La rete metropolitana di Tokyo

I giapponesi hanno una naturale propensione ad usare la tecnologia dove è possibile e quando serve davvero, soprattutto per le cose di uso più comune. E lasciare all’uomo il diritto/privilegio di controllare che la tecnologia funzioni correttamente, oserei dire armoniosamente, a vantaggio di chi la usa. La rete metropolitana di Tokyo ne è l’esempio.

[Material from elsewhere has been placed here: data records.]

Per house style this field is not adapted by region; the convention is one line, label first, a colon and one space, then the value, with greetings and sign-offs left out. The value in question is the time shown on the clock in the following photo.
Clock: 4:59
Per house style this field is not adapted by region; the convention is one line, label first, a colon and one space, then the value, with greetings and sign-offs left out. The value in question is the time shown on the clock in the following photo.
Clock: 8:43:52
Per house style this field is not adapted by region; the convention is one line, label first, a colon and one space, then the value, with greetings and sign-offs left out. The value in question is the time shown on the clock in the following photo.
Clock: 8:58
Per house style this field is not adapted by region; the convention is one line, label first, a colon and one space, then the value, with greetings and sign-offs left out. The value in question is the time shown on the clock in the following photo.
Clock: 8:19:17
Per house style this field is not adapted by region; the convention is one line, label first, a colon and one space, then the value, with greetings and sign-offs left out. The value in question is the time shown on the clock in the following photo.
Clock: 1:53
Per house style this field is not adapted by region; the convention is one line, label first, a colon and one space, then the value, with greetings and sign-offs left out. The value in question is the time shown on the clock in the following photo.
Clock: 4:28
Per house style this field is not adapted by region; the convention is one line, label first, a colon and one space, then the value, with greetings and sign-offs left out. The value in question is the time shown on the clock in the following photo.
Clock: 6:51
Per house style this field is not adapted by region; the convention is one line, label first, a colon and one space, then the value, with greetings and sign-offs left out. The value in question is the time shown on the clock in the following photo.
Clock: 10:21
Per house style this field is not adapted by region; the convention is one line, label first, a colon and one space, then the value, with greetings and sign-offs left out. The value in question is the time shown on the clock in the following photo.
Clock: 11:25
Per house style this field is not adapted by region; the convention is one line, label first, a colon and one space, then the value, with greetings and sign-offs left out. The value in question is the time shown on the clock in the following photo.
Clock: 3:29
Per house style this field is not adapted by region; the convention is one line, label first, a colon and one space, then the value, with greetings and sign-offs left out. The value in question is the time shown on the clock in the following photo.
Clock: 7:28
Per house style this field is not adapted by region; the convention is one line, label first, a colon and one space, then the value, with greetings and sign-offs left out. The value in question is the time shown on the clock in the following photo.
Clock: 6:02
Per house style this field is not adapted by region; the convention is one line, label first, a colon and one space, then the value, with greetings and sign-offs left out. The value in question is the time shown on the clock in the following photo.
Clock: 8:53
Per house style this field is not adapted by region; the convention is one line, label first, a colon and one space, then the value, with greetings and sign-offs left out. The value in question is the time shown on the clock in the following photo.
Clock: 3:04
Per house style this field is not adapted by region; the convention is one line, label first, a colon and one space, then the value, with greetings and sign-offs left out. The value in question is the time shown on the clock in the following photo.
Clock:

La mostruosa complessità della sua rete è il primo shock che un visitatore straniero prova quando si confronta con essa: occorre una mezza giornata solo per capire come orientare la mappa (sopra), e una lente d’ingrandimento per leggere il nome delle stazioni più piccole. Le località più famose sono servite da 3,4 a volte fino a 7 linee diverse, ognuna caratterizzata sagacemente da un colore; ma i colori sono così tanti che spesso si confondono – come accade per la M (rossa ?) con la E (lilla ?). In pratica le linee sono 13 in tutto, e coprono qualsiasi zolla o anfratto sperduto della capitale giapponese. Non c’è praticamente luogo che non possa essere raggiunto dalla metro, e se non ci arriva la metro, sicuramente ci andrà la Yamanote, la linea all’aperto della JR.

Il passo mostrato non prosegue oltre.